• _How to complete this task_
Write out the line that contains "curve: (831, 701) -> (910, 578), moved" and every line after it through the end of the entries, exactly as given and with no other lines.

---- Material provided

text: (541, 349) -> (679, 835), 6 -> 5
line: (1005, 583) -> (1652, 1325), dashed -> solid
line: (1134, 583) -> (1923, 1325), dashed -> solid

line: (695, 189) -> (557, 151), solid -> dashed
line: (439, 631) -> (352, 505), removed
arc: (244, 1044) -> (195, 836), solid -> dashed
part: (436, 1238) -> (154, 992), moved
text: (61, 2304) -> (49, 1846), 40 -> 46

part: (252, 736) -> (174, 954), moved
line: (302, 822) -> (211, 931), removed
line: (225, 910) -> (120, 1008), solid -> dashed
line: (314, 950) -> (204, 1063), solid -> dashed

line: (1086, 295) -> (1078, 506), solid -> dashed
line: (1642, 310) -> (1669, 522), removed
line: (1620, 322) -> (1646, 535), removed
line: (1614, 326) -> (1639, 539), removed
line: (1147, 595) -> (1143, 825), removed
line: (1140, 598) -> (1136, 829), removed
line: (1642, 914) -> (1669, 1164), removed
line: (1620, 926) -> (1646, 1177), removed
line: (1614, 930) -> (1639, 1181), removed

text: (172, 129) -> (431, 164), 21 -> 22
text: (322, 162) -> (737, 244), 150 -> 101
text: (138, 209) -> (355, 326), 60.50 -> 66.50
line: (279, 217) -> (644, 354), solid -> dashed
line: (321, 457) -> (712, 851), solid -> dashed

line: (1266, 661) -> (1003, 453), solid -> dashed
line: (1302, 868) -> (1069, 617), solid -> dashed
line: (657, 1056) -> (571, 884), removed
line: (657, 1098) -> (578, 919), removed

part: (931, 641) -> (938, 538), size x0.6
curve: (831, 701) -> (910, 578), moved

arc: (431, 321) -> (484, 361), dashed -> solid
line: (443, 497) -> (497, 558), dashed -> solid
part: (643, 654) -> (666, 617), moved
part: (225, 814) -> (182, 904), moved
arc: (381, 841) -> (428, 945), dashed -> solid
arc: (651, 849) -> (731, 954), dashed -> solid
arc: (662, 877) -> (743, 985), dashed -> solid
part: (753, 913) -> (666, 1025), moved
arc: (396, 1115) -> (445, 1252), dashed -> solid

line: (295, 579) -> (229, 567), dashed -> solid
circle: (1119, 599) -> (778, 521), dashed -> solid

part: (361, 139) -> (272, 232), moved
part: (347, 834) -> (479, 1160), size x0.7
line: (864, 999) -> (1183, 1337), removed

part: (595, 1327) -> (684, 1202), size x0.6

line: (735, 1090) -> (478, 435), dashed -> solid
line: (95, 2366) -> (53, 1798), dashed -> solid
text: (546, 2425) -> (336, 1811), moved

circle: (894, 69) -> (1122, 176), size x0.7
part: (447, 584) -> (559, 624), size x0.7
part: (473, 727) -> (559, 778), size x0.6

--------

• _Your response_
curve: (831, 701) -> (910, 578), moved

arc: (431, 321) -> (484, 361), dashed -> solid
line: (443, 497) -> (497, 558), dashed -> solid
part: (643, 654) -> (666, 617), moved
part: (225, 814) -> (182, 904), moved
arc: (381, 841) -> (428, 945), dashed -> solid
arc: (651, 849) -> (731, 954), dashed -> solid
arc: (662, 877) -> (743, 985), dashed -> solid
part: (753, 913) -> (666, 1025), moved
arc: (396, 1115) -> (445, 1252), dashed -> solid

line: (295, 579) -> (229, 567), dashed -> solid
circle: (1119, 599) -> (778, 521), dashed -> solid

part: (361, 139) -> (272, 232), moved
part: (347, 834) -> (479, 1160), size x0.7
line: (864, 999) -> (1183, 1337), removed

part: (595, 1327) -> (684, 1202), size x0.6

line: (735, 1090) -> (478, 435), dashed -> solid
line: (95, 2366) -> (53, 1798), dashed -> solid
text: (546, 2425) -> (336, 1811), moved

circle: (894, 69) -> (1122, 176), size x0.7
part: (447, 584) -> (559, 624), size x0.7
part: (473, 727) -> (559, 778), size x0.6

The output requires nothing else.